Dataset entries

Content starts

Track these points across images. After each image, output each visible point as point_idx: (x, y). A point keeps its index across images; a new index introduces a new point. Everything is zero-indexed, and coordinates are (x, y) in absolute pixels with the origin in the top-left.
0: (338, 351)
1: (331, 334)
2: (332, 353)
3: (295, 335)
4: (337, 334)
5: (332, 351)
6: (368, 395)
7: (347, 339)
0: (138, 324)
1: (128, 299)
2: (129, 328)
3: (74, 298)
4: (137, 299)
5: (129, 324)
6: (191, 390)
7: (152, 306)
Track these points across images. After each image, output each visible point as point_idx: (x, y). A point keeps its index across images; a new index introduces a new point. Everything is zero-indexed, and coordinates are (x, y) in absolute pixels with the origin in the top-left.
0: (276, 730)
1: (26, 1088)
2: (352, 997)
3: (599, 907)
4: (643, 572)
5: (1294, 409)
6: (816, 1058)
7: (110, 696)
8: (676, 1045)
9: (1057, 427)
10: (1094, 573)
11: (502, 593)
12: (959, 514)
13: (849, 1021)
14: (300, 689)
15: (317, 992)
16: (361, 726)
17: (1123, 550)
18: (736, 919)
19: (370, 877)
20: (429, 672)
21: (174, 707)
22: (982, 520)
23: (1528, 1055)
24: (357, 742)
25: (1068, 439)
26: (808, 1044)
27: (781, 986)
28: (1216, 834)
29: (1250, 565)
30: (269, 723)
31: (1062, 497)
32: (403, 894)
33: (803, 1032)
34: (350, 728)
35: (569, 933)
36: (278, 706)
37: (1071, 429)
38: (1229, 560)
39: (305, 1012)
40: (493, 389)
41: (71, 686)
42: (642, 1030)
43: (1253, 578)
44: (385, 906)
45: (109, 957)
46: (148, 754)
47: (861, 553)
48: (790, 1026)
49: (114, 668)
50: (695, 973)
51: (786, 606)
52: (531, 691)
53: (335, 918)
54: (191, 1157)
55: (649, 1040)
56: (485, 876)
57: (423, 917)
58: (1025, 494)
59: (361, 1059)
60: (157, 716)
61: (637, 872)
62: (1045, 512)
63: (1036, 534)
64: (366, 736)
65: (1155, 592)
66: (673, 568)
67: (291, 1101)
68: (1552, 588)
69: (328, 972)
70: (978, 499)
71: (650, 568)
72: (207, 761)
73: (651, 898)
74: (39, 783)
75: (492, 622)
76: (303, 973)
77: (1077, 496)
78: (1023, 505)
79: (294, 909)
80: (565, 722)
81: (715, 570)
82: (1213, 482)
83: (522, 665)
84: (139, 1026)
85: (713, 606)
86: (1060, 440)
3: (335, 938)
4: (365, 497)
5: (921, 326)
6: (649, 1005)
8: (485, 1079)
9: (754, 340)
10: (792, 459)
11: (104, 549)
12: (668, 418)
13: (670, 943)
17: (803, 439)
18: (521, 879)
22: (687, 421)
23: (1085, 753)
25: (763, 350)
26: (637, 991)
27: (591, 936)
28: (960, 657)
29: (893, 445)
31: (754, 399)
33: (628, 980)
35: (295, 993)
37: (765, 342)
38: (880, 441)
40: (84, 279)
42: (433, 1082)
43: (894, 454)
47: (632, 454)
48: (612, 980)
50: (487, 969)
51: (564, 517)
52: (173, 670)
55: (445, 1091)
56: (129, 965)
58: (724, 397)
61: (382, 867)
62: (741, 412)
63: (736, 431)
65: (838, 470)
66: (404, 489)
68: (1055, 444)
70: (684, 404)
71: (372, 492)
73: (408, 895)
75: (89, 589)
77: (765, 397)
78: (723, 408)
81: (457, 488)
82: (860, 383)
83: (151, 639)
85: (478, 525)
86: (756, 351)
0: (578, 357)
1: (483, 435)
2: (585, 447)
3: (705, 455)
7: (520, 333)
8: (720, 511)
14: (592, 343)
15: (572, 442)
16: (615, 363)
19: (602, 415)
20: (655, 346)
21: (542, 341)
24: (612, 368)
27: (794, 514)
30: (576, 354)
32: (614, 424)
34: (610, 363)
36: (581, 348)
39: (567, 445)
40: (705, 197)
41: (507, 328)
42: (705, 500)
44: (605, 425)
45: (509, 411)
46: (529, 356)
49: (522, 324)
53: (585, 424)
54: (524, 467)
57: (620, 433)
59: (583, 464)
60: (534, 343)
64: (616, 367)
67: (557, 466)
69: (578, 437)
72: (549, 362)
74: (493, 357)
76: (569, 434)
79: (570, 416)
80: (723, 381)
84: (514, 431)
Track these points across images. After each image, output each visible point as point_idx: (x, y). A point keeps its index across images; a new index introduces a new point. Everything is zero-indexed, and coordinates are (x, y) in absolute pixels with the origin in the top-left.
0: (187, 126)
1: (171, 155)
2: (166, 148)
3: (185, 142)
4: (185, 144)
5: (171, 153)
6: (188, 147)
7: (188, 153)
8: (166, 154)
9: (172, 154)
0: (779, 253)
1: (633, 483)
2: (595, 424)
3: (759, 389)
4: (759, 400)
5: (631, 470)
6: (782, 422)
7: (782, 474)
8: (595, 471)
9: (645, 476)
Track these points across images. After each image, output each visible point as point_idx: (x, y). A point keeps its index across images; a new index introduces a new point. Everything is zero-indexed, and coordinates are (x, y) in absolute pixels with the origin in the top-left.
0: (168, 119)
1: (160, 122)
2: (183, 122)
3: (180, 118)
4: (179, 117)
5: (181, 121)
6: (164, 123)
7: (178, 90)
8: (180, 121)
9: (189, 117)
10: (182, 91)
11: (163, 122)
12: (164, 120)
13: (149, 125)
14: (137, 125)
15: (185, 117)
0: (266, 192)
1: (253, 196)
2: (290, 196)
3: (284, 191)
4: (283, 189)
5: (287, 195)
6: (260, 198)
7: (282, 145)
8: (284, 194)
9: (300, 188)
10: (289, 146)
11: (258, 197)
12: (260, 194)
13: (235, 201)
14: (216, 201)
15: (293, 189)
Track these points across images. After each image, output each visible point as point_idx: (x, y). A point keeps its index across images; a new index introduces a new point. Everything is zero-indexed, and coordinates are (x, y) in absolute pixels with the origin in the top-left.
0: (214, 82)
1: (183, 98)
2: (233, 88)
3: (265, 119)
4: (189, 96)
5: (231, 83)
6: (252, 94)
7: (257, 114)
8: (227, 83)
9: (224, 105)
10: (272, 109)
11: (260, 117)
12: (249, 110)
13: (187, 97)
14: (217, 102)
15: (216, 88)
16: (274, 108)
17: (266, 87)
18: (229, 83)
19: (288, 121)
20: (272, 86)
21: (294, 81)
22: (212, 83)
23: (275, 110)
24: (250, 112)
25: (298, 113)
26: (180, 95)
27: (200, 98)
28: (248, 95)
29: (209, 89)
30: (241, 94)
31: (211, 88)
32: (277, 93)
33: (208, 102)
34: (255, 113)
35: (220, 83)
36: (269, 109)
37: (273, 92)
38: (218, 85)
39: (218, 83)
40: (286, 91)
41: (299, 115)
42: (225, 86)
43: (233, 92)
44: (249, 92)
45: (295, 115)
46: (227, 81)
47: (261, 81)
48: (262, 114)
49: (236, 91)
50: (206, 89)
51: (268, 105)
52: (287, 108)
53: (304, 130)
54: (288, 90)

Content ends

** PROBLEM STATEMENT **
An exact copy of the lines from the one containing "21: (294, 81)" through the end of the entries is required, and nothing beyond them.

** RESULT FOR THIS TASK **
21: (294, 81)
22: (212, 83)
23: (275, 110)
24: (250, 112)
25: (298, 113)
26: (180, 95)
27: (200, 98)
28: (248, 95)
29: (209, 89)
30: (241, 94)
31: (211, 88)
32: (277, 93)
33: (208, 102)
34: (255, 113)
35: (220, 83)
36: (269, 109)
37: (273, 92)
38: (218, 85)
39: (218, 83)
40: (286, 91)
41: (299, 115)
42: (225, 86)
43: (233, 92)
44: (249, 92)
45: (295, 115)
46: (227, 81)
47: (261, 81)
48: (262, 114)
49: (236, 91)
50: (206, 89)
51: (268, 105)
52: (287, 108)
53: (304, 130)
54: (288, 90)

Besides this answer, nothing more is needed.